*Instructions to follow*
Recast the lines below as a JSON list of strings, one string per line, with blank lines omitted. Leave the pictures out.

*Exercise input*
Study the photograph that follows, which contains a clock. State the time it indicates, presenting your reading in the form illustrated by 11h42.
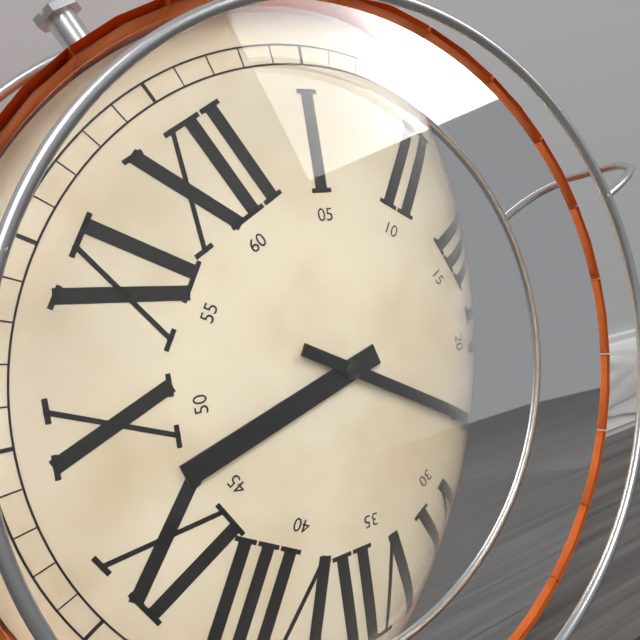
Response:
9h25
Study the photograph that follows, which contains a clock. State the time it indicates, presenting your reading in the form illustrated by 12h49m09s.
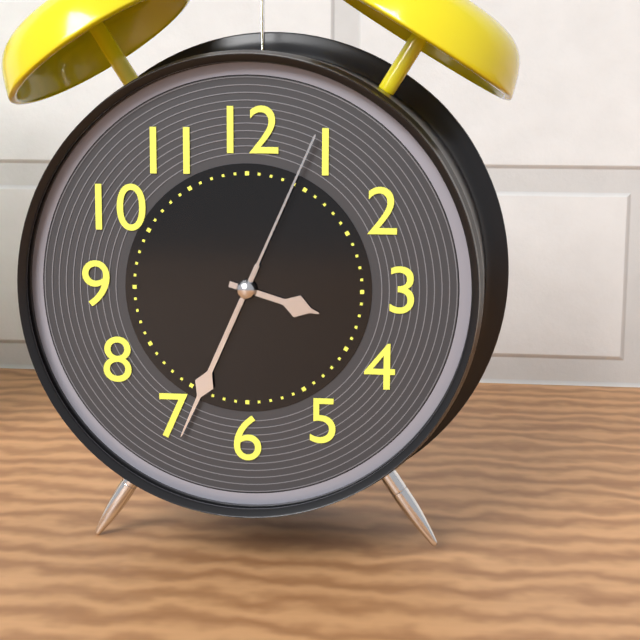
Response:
3h34m04s
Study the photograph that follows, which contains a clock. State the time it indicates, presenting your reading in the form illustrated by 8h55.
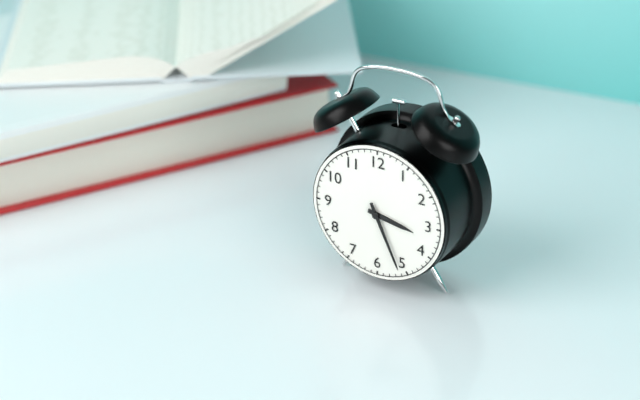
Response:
3h26
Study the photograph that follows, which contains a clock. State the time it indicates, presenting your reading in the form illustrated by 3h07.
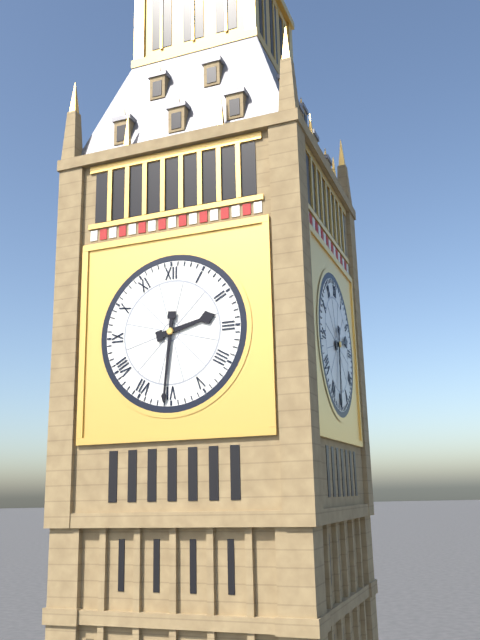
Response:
2h31
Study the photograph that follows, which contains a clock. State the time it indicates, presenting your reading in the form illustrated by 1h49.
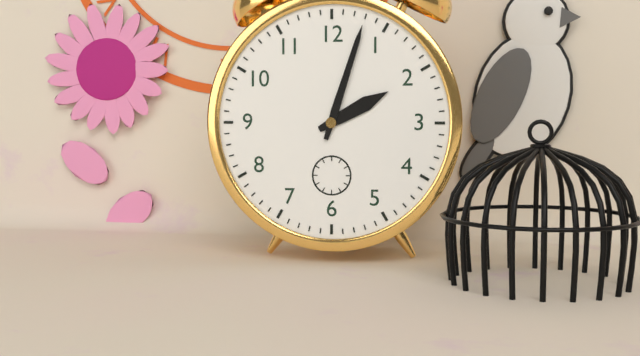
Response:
2h03
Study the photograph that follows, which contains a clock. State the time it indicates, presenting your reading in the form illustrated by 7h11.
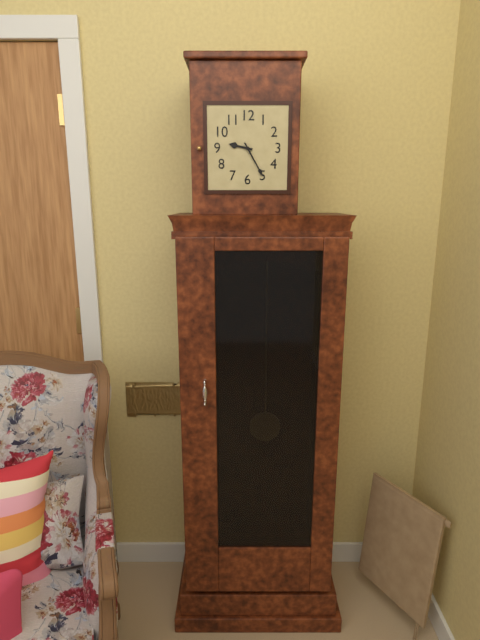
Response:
9h25
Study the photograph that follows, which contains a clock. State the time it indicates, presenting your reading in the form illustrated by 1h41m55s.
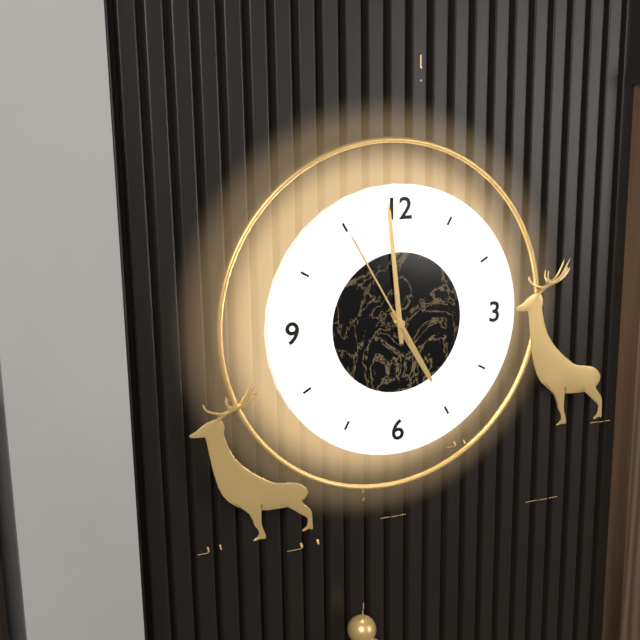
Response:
4h59m55s
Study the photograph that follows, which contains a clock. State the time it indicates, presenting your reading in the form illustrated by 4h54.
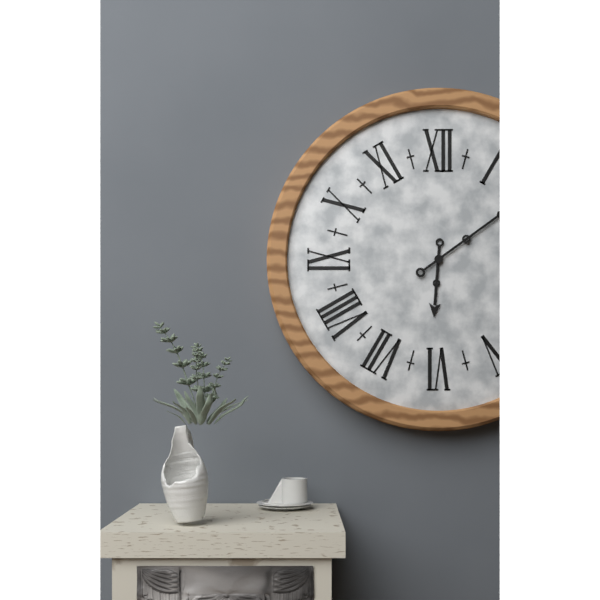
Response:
6h09
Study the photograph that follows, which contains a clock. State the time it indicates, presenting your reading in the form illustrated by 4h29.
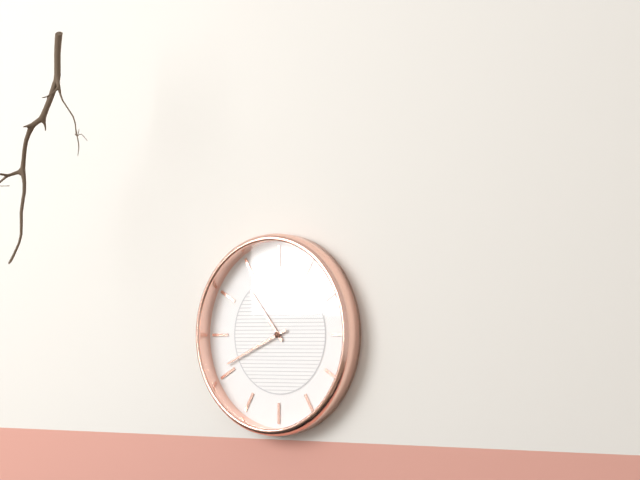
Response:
10h41
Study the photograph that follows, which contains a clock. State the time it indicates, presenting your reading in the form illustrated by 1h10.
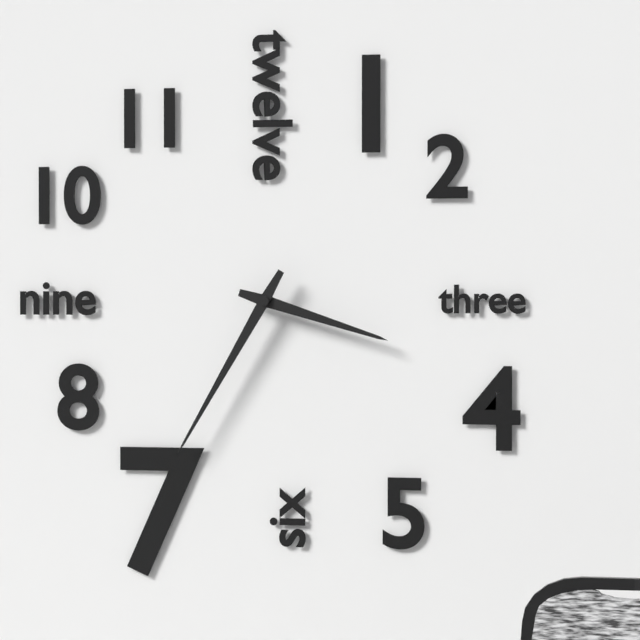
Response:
3h35
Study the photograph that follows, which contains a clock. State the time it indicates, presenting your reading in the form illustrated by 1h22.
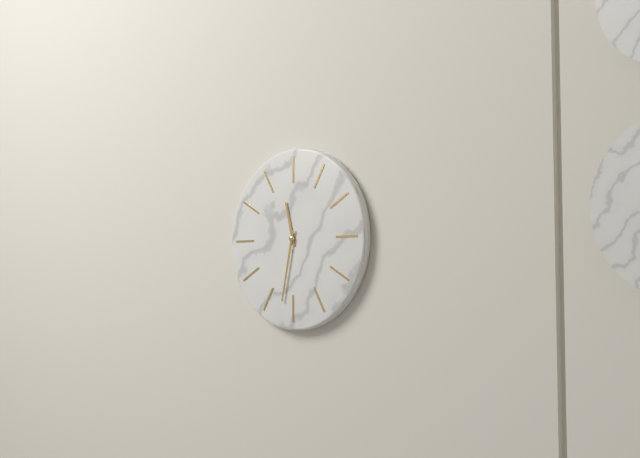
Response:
11h32
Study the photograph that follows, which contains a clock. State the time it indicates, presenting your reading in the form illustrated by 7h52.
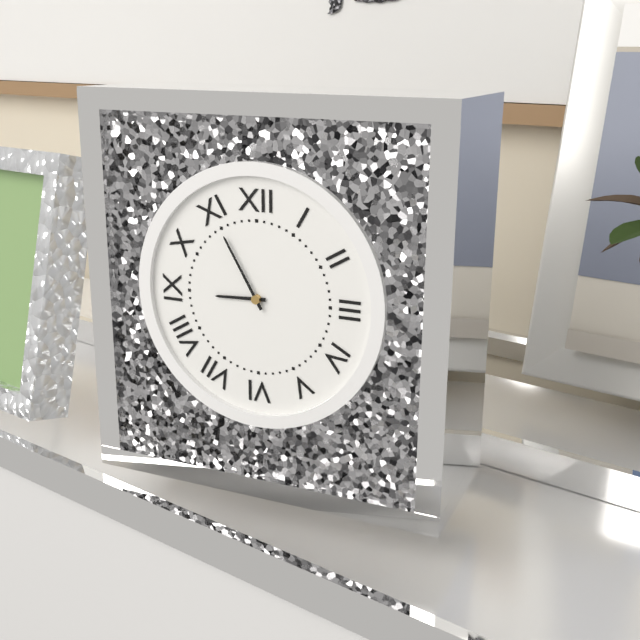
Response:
8h55
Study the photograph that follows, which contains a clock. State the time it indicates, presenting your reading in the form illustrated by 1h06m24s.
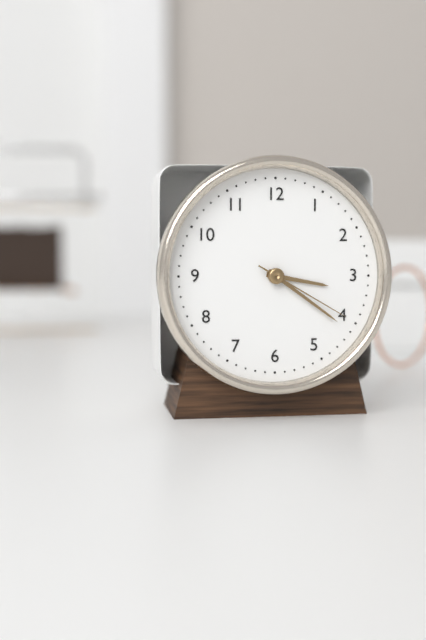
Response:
3h21m20s
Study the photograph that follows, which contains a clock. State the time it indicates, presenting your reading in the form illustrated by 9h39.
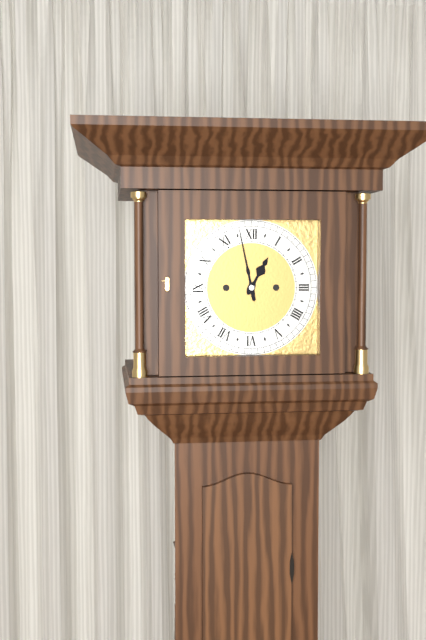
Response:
12h58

*Exercise result*
[
  "Study the photograph that follows, which contains a clock. State the time it indicates, presenting your reading in the form illustrated by 11h42.",
  "Response:",
  "9h25",
  "Study the photograph that follows, which contains a clock. State the time it indicates, presenting your reading in the form illustrated by 12h49m09s.",
  "Response:",
  "3h34m04s",
  "Study the photograph that follows, which contains a clock. State the time it indicates, presenting your reading in the form illustrated by 8h55.",
  "Response:",
  "3h26",
  "Study the photograph that follows, which contains a clock. State the time it indicates, presenting your reading in the form illustrated by 3h07.",
  "Response:",
  "2h31",
  "Study the photograph that follows, which contains a clock. State the time it indicates, presenting your reading in the form illustrated by 1h49.",
  "Response:",
  "2h03",
  "Study the photograph that follows, which contains a clock. State the time it indicates, presenting your reading in the form illustrated by 7h11.",
  "Response:",
  "9h25",
  "Study the photograph that follows, which contains a clock. State the time it indicates, presenting your reading in the form illustrated by 1h41m55s.",
  "Response:",
  "4h59m55s",
  "Study the photograph that follows, which contains a clock. State the time it indicates, presenting your reading in the form illustrated by 4h54.",
  "Response:",
  "6h09",
  "Study the photograph that follows, which contains a clock. State the time it indicates, presenting your reading in the form illustrated by 4h29.",
  "Response:",
  "10h41",
  "Study the photograph that follows, which contains a clock. State the time it indicates, presenting your reading in the form illustrated by 1h10.",
  "Response:",
  "3h35",
  "Study the photograph that follows, which contains a clock. State the time it indicates, presenting your reading in the form illustrated by 1h22.",
  "Response:",
  "11h32",
  "Study the photograph that follows, which contains a clock. State the time it indicates, presenting your reading in the form illustrated by 7h52.",
  "Response:",
  "8h55",
  "Study the photograph that follows, which contains a clock. State the time it indicates, presenting your reading in the form illustrated by 1h06m24s.",
  "Response:",
  "3h21m20s",
  "Study the photograph that follows, which contains a clock. State the time it indicates, presenting your reading in the form illustrated by 9h39.",
  "Response:",
  "12h58"
]